L’entreprise a développé un procédé visant un secteur bien précis : les fermes avec animaux. «On ne fait que cela. On a conçu une technologie pour le monde agricole, car les solutions existantes ne touchaient véritablement que le secteur industriel. Nous avons développé et testé le système sur le terrain pendant 20 mois. Un système qui a obtenu sa certification CSA en janvier et que reconnaissent des compagnies d’assurance dont les clients peuvent bénéficier d’un rabais de 10% sur la valeur des bâtiments, des équipements et des animaux», indique le directeur du développement des affaires, Tony Rodrigue.

La compagnie a accouché du système qui, selon lui, correspond le mieux aux besoins. «Ce que nous voulions, c’était une solution simple avec installation rapide. En 10, 15 minutes, je peux informer le producteur sur le fonctionnement du système qui assure une surveillance en continu et qui détecte les anomalies. Les 20 mois de tests ont permis de déterminer les seuils, le moment pour lever le drapeau pour ce que soit valable concernant les défauts électriques et la détection de chaleur dans les panneaux électriques. Car s’il y a trop de fausses alarmes, les gens débrancheront le système et ne l’utiliseront pas», explique Tony Rodrigue.

À ce jour, le dispositif a été implanté dans quelque 150 établissements agricoles un peu partout au Québec, dont certains dans les MRC d’Arthabaska et de L’Érable. Des maîtres-électriciens en assurent l’installation. Le mécanisme fonctionne bien, assure M. Rodrigue. «Certaines anomalies ont été détectées dans tous les cas, sauf un. Des cas critiques, souligne M. Rodrigue, on en a décelé environ 90, des problèmes qui auraient pu dégénérer. Encore là, difficile de dire si cela aurait pu mener à un incendie.»

En fait, explique-t-il, dans 99% des cas, le système permet de sauver un appareil qui cessera de fonctionner. «Le producteur peut savoir à l’avance ce qui va lâcher et de prendre les mesures correctives. Dans plusieurs cas, on évitera simplement les désagréables conséquences d’un arrêt d’opération», précise Tony Rodrigue. Dans une infime proportion (1%), les astres peuvent s’aligner pour mener à un sinistre.

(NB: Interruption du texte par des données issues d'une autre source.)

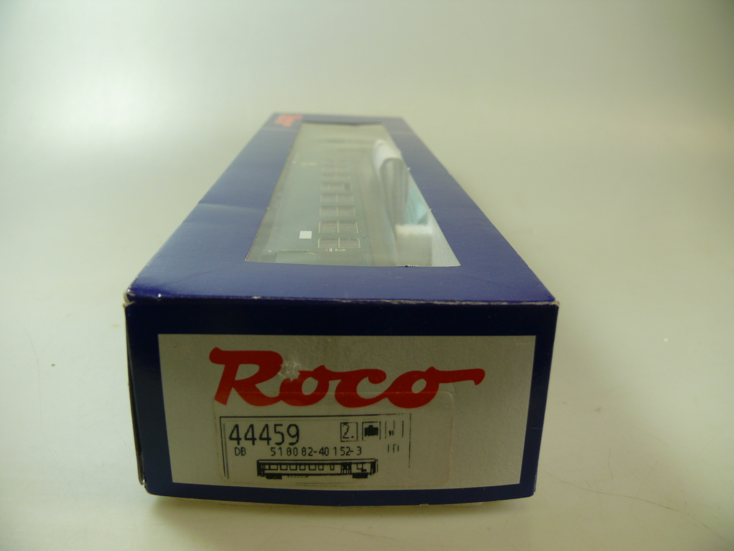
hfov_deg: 52.6
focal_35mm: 35
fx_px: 742
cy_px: 276
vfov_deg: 40.7
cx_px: 367
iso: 100
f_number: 3.6
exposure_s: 1/100
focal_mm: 7.4
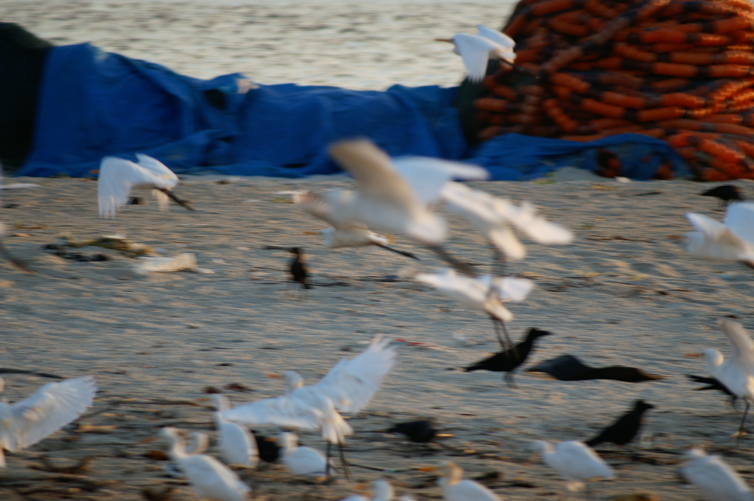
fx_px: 9417
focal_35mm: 450
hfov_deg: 4.6
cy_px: 250
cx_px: 377
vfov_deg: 3.0
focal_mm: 300
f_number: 5.6
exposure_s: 1/160
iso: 100
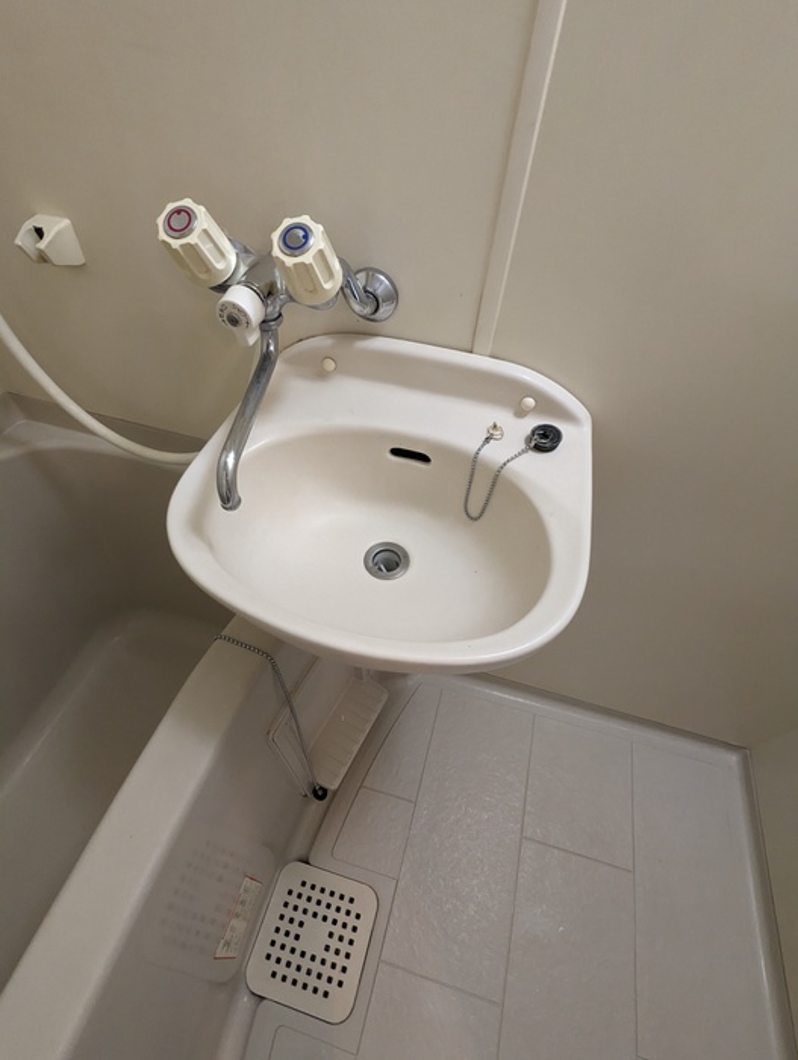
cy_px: 530
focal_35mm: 16
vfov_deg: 94.4
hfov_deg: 78.2
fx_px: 491
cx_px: 399
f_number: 2.2
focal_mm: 2.35
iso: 442
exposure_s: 1/64.5
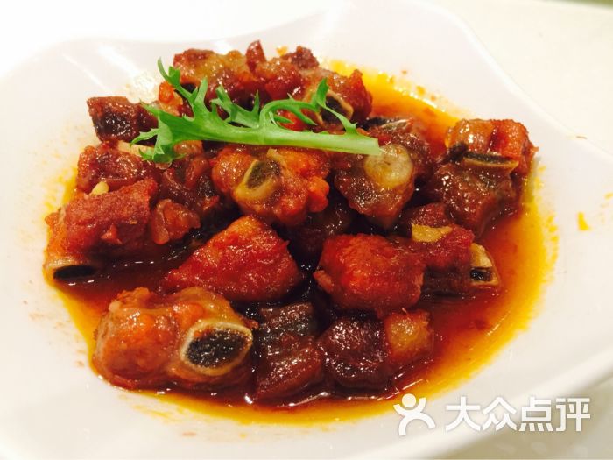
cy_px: 230
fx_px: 514
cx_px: 306
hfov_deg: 61.7
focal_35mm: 29
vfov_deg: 48.2
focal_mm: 4.15
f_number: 2.2
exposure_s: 1/15
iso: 125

Et quand un feu éclate dans une ferme, bien souvent, ça ne pardonne pas. «Selon les assureurs, la réclamation moyenne pour l’incendie d’une ferme laitière s’élève à trois millions de dollars», précise M. Rodrigue. «Aujourd’hui, ce ne sont plus des fermes, mais de véritables industries. Maintenant plutôt que d’avoir 10 fermes dans un rang, on en a plus qu’une seule qui a acheté les autres», renchérit Christian Chartier.

Le chef pompier princevillois voit d’un bon œil la mise en marché d’une telle technologie, un outil de prévention qui constitue le nerf de la guerre. «Pas toujours facile d’évaluer l’impact de prévention. Mais depuis 2006, année de mon entrée en prévention, le nombre d’incendies a considérablement diminué», observe M. Chartier.

Rencontre d’information

Quelque part à l’automne, une fois les récoltes terminées, Tony Rodrigue et Christian Chartier souhaitent organiser, à l’intention des producteurs, une rencontre d’information pour leur expliquer le système.

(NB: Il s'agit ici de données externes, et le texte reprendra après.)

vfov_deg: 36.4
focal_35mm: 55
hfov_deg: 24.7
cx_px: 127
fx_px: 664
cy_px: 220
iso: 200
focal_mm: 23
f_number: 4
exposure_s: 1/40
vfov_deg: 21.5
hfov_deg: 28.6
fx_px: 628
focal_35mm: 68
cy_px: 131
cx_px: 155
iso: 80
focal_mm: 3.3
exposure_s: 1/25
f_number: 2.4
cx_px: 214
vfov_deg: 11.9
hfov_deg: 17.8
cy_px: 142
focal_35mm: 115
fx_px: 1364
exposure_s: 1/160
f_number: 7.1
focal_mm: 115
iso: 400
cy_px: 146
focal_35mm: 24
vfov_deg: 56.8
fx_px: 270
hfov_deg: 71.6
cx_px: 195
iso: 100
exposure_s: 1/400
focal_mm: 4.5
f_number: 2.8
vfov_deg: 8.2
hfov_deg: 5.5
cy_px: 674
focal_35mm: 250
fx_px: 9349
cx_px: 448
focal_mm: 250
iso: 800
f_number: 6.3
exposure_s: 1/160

«Quand une anomalie est signalée, un message texte ou un courriel est acheminé, non seulement au producteur, mais aussi à son électricien. Et nous aussi, nous y sommes pour surveiller. Ainsi, le client ne peut feindre l’ignorance, l’électricien non plus», mentionne M. Rodrigue.

On implique donc le client dans le processus. «Lui-même contribue à identifier le problème à la suite de l’alerte. Il devient ainsi difficile pour lui de ne pas prendre les mesures nécessaires pour corriger la situation», note-t-il Tony Rodrigue dit constater de plus en plus une réelle volonté du monde agricole de se doter d’un plan d’action afin de réduire les risques d’incendie.